Honda Motor became the first Japanese automaker to announce plans to phase out sales of gasoline-powered cars.
The company set 2040 as the date to phase out gasoline-powered cars, giving its new CEO Toshihiro Mibe an opportunity to put his stamp on the 84-year-old firm.
“It’s a very bold target,” admitted Yachiyo Tanaka, an analyst at automotive research company Fourin. “Honda has pledged to pull ahead of other automakers by introducing the latest technologies.”
The move aligns with Prime Minister Yoshihide Suga’s goal of achieving carbon neutrality by 2050. With electric vehicle (EV) penetration at just 1% in Japan, the country has some distance to go before meeting that target.
The company’s pledge stretches beyond Japan’s borders. BloombergNEF predicts global sales of EVs will soar to 14 million by 2025, up from 3.1 million in 2020. Honda receives around 56% of its revenue from North American sales.
Honda also announces plans to unveil two new electric motorcycles by 2024 as well as 10 new EV cars in China within five years. Motorcycles represent just 14% of Honda’s total revenue but their sales volumes are far greater. The automaker sells around 15 million motorcycles a year versus 4.5 million cars. BloombergNEF forecasts that number will grow to 78 million by 2040.
Honda formed a consortium in March with Yamaha Motor Co., KTM AG and Piaggio &C SpA to develop swappable battery standards for electric two-wheelers, tricycles and quadricycles.

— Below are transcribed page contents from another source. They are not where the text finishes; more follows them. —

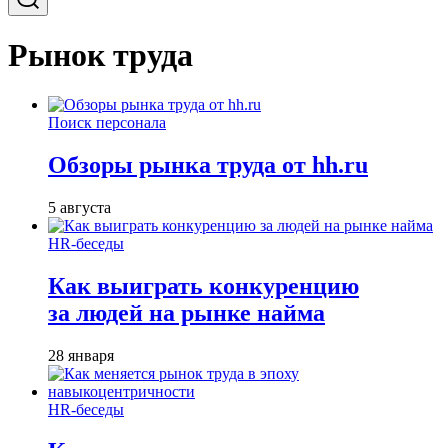
Рынок труда
Поиск персонала
Обзоры рынка труда от hh.ru
5 августа
HR-беседы
Как выиграть конкуренцию
за людей на рынке найма
28 января
HR-беседы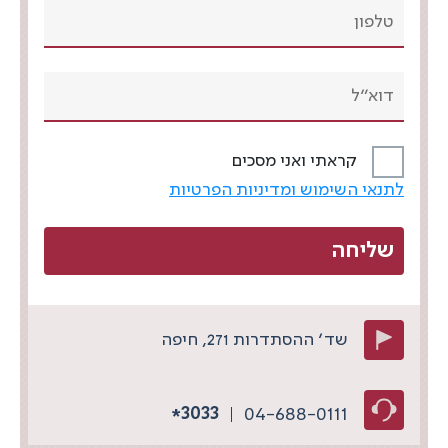
קראתי ואני מסכים
לתנאי השימוש ומדיניות הפרטיות
שד׳ ההסתדרות 271, חיפה
3033
04-688-0111
*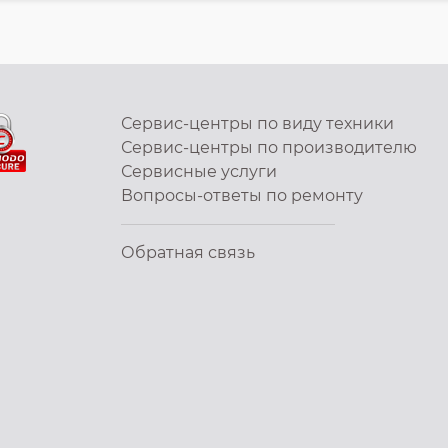
Сервис-центры по виду техники
Сервис-центры по производителю
Сервисные услуги
Вопросы-ответы по ремонту
Обратная связь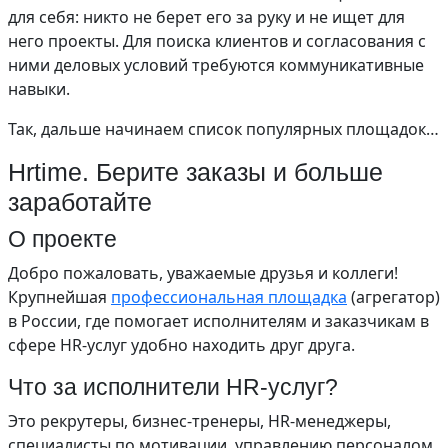
для себя: никто не берет его за руку и не ищет для
него проекты. Для поиска клиентов и согласования с
ними деловых условий требуются коммуникативные
навыки.
Так, дальше начинаем список популярных площадок…
Hrtime. Берите заказы и больше
заработайте
О проекте
Добро пожаловать, уважаемые друзья и коллеги!
Крупнейшая
профессиональная площадка
(агрегатор)
в России, где помогает исполнителям и заказчикам в
сфере HR-услуг удобно находить друг друга.
Что за исполнители HR-услуг?
Это рекрутеры, бизнес-тренеры, HR-менеджеры,
специалисты по мотивации, управлению персоналом,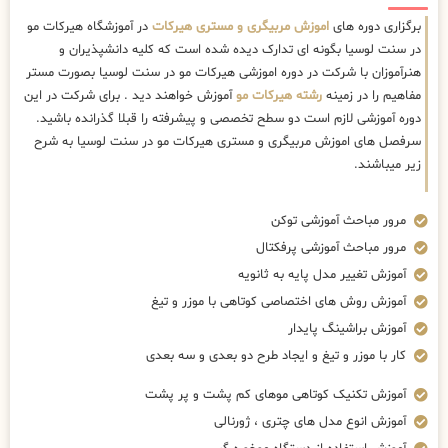
برگزاری دوره های
اموزش مربیگری و مستری هیرکات
در آموزشگاه هیرکات مو
در سنت لوسیا بگونه ای تدارک دیده شده است که کلیه دانشپذیران و
هنرآموزان با شرکت در دوره اموزشی هیرکات مو در سنت لوسیا بصورت مستر
مفاهیم را در زمینه
رشته هیرکات مو
آموزش خواهند دید . برای شرکت در این
دوره آموزشی لازم است دو سطح تخصصی و پیشرفته را قبلا گذرانده باشید.
سرفصل های اموزش مربیگری و مستری هیرکات مو در سنت لوسیا به شرح
زیر میباشند.
مرور مباحث آموزشی توکن
مرور مباحث آموزشی پرفکتال
آموزش تغییر مدل پایه به ثانویه
آموزش روش های اختصاصی کوتاهی با موزر و تیغ
آموزش براشینگ پایدار
کار با موزر و تیغ و ایجاد طرح دو بعدی و سه بعدی
آموزش تکنیک کوتاهی موهای کم پشت و پر پشت
آموزش انوع مدل های چتری ، ژورنالی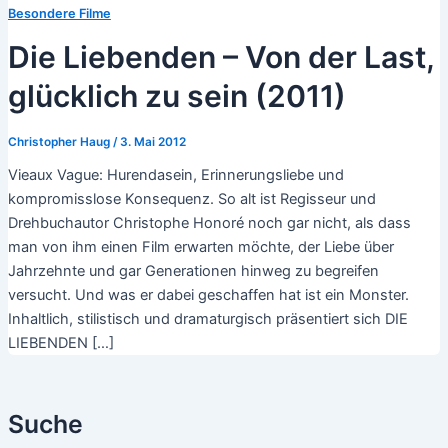
Besondere Filme
Die Liebenden – Von der Last,
glücklich zu sein (2011)
Christopher Haug
/
3. Mai 2012
Vieaux Vague: Hurendasein, Erinnerungsliebe und
kompromisslose Konsequenz. So alt ist Regisseur und
Drehbuchautor Christophe Honoré noch gar nicht, als dass
man von ihm einen Film erwarten möchte, der Liebe über
Jahrzehnte und gar Generationen hinweg zu begreifen
versucht. Und was er dabei geschaffen hat ist ein Monster.
Inhaltlich, stilistisch und dramaturgisch präsentiert sich DIE
LIEBENDEN […]
Suche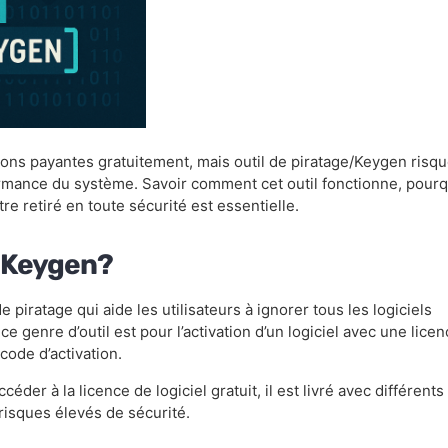
tions payantes gratuitement, mais outil de piratage/Keygen risq
formance du système. Savoir comment cet outil fonctionne, pour
re retiré en toute sécurité est essentielle.
/Keygen?
 piratage qui aide les utilisateurs à ignorer tous les logiciels
 ce genre d’outil est pour l’activation d’un logiciel avec une lice
code d’activation.
céder à la licence de logiciel gratuit, il est livré avec différents
 risques élevés de sécurité.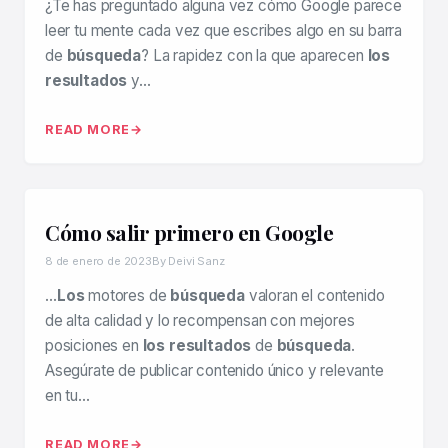
¿Te has preguntado alguna vez cómo Google parece
leer tu mente cada vez que escribes algo en su barra
de
búsqueda
? La rapidez con la que aparecen
los
resultados
y…
READ MORE
Cómo salir primero en Google
8 de enero de 2023
By Deivi Sanz
…
Los
motores de
búsqueda
valoran el contenido
de alta calidad y lo recompensan con mejores
posiciones en
los resultados
de
búsqueda
.
Asegúrate de publicar contenido único y relevante
en tu…
READ MORE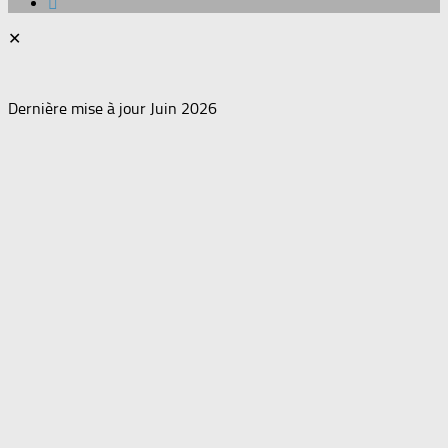
✕
Dernière mise à jour Juin 2026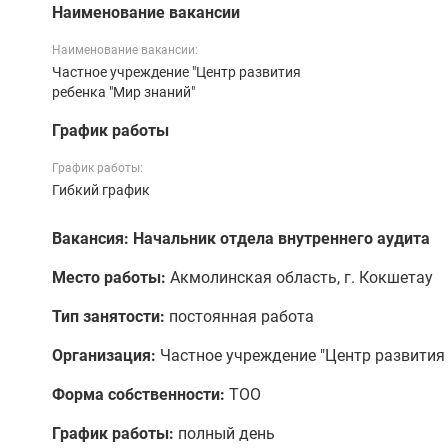
Наименование вакансии
Наименование вакансии:
Частное учреждение "Центр развития
ребенка "Мир знаний"
График работы
График работы:
Гибкий график
Вакансия: Начальник отдела внутреннего аудита
Место работы:
Акмолинская область, г. Кокшетау
Тип занятости:
постоянная работа
Организация:
Частное учреждение "Центр развития 
Форма собственности:
ТОО
График работы:
полный день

Mibe called Japan’s target for carbon neutrality “reasonable” and reported Honda will form alliances if needed to meet its goals.

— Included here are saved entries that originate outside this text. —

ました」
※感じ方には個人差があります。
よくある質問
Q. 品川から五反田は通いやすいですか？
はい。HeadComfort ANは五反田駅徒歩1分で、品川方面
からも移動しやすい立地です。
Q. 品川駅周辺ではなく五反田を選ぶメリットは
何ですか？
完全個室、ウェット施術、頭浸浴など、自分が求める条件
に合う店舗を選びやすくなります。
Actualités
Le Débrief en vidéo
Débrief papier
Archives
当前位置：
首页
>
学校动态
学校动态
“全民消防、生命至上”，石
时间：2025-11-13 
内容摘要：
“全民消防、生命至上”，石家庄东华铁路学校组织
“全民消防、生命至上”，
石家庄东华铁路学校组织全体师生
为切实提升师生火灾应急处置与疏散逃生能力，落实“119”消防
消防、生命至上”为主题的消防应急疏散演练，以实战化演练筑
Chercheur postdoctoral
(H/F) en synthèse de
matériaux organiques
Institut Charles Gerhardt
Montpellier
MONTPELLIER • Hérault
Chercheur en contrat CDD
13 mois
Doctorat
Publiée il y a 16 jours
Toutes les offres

“We can’t postpone making an effort then expect to reach the target at the last minute,” Mibe said. He also admitted selling only zero-emission vehicles by 2040 would be an “uphill struggle.”
Critics report Honda’s goal is unrealistic. Ford Motor Co. doesn’t expect to be carbon neutral until 2050. And Toyota has put is emphasis on hybrids.
Takeshi Miyao, an analyst at Carnorama, suggested the move was a short-term tactic to grab stakeholder attention and shift it from Toyota. “Honda has no choice but to unveil a plan that’s almost opposite to appeal to investors,” he said.